- [Exercise data]
* * *

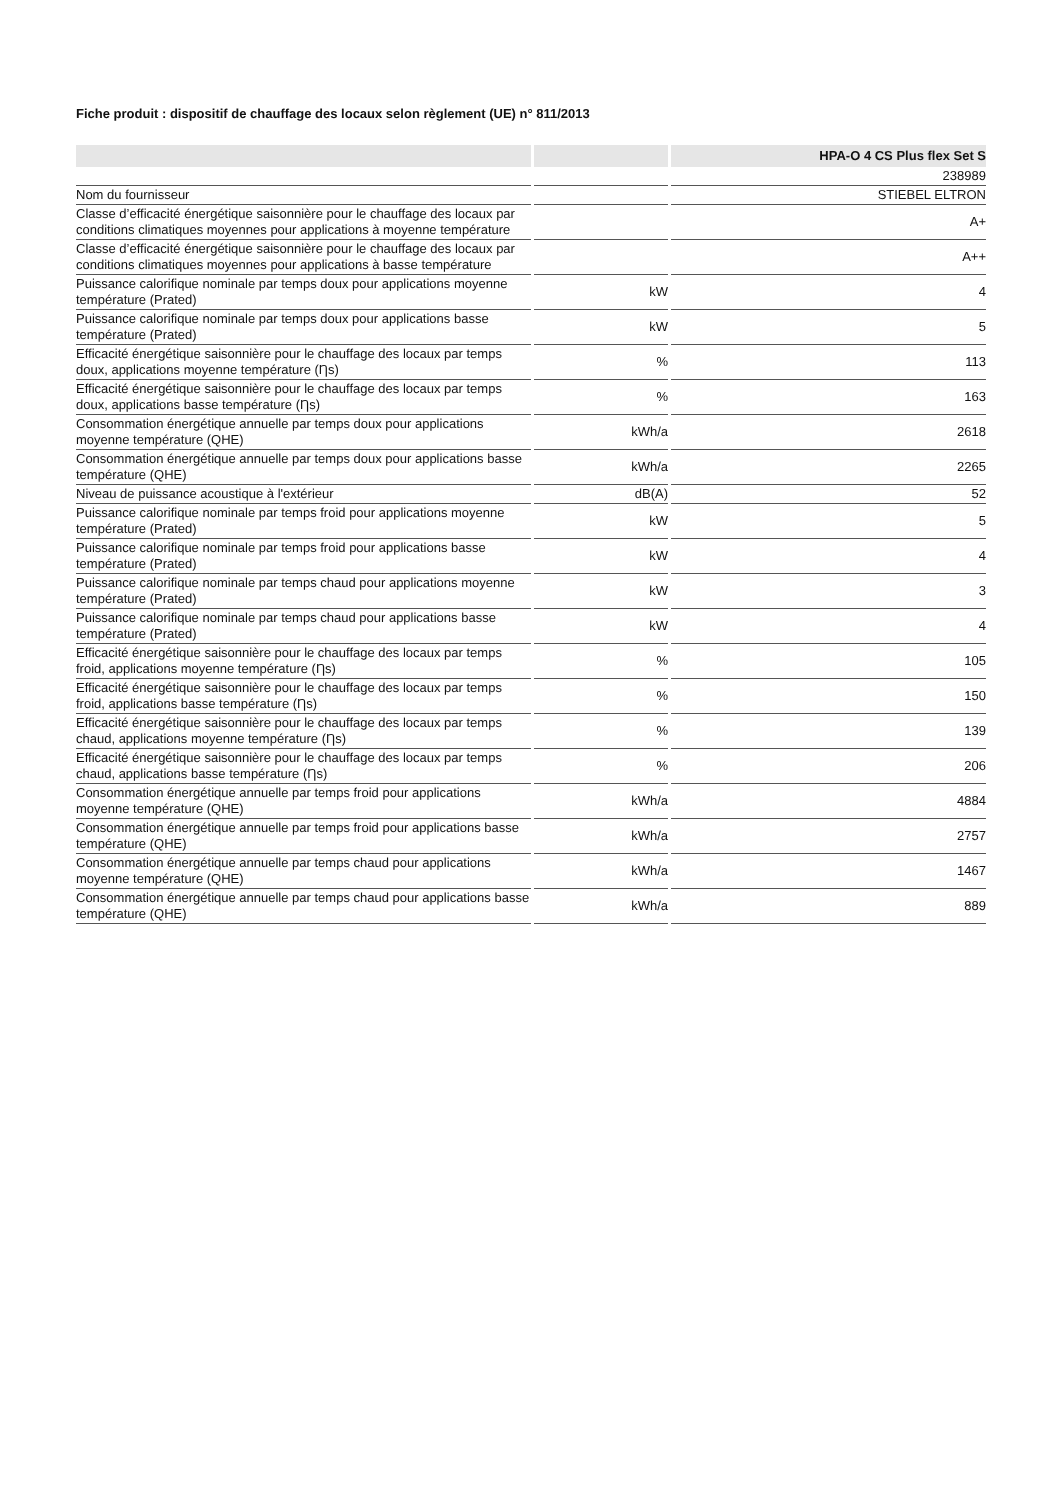Fiche produit : dispositif de chauffage des locaux selon règlement (UE) n° 811/2013
| | | HPA-O 4 CS Plus flex Set S |
| --- | --- | --- |
| | | 238989 |
| Nom du fournisseur | | STIEBEL ELTRON |
| Classe d’efficacité énergétique saisonnière pour le chauffage des locaux par conditions climatiques moyennes pour applications à moyenne température | | A+ |
| Classe d’efficacité énergétique saisonnière pour le chauffage des locaux par conditions climatiques moyennes pour applications à basse température | | A++ |
| Puissance calorifique nominale par temps doux pour applications moyenne température (Prated) | kW | 4 |
| Puissance calorifique nominale par temps doux pour applications basse température (Prated) | kW | 5 |
| Efficacité énergétique saisonnière pour le chauffage des locaux par temps doux, applications moyenne température (Ƞs) | % | 113 |
| Efficacité énergétique saisonnière pour le chauffage des locaux par temps doux, applications basse température (Ƞs) | % | 163 |
| Consommation énergétique annuelle par temps doux pour applications moyenne température (QHE) | kWh/a | 2618 |
| Consommation énergétique annuelle par temps doux pour applications basse température (QHE) | kWh/a | 2265 |
| Niveau de puissance acoustique à l'extérieur | dB(A) | 52 |
| Puissance calorifique nominale par temps froid pour applications moyenne température (Prated) | kW | 5 |
| Puissance calorifique nominale par temps froid pour applications basse température (Prated) | kW | 4 |
| Puissance calorifique nominale par temps chaud pour applications moyenne température (Prated) | kW | 3 |
| Puissance calorifique nominale par temps chaud pour applications basse température (Prated) | kW | 4 |
| Efficacité énergétique saisonnière pour le chauffage des locaux par temps froid, applications moyenne température (Ƞs) | % | 105 |
| Efficacité énergétique saisonnière pour le chauffage des locaux par temps froid, applications basse température (Ƞs) | % | 150 |
| Efficacité énergétique saisonnière pour le chauffage des locaux par temps chaud, applications moyenne température (Ƞs) | % | 139 |
| Efficacité énergétique saisonnière pour le chauffage des locaux par temps chaud, applications basse température (Ƞs) | % | 206 |
| Consommation énergétique annuelle par temps froid pour applications moyenne température (QHE) | kWh/a | 4884 |
| Consommation énergétique annuelle par temps froid pour applications basse température (QHE) | kWh/a | 2757 |
| Consommation énergétique annuelle par temps chaud pour applications moyenne température (QHE) | kWh/a | 1467 |
| Consommation énergétique annuelle par temps chaud pour applications basse température (QHE) | kWh/a | 889 |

* * *

Search the records for the word "annuelle", then list every line that has it.

| Consommation énergétique annuelle par temps doux pour applications moyenne température (QHE) | kWh/a | 2618 |
| Consommation énergétique annuelle par temps doux pour applications basse température (QHE) | kWh/a | 2265 |
| Consommation énergétique annuelle par temps froid pour applications moyenne température (QHE) | kWh/a | 4884 |
| Consommation énergétique annuelle par temps froid pour applications basse température (QHE) | kWh/a | 2757 |
| Consommation énergétique annuelle par temps chaud pour applications moyenne température (QHE) | kWh/a | 1467 |
| Consommation énergétique annuelle par temps chaud pour applications basse température (QHE) | kWh/a | 889 |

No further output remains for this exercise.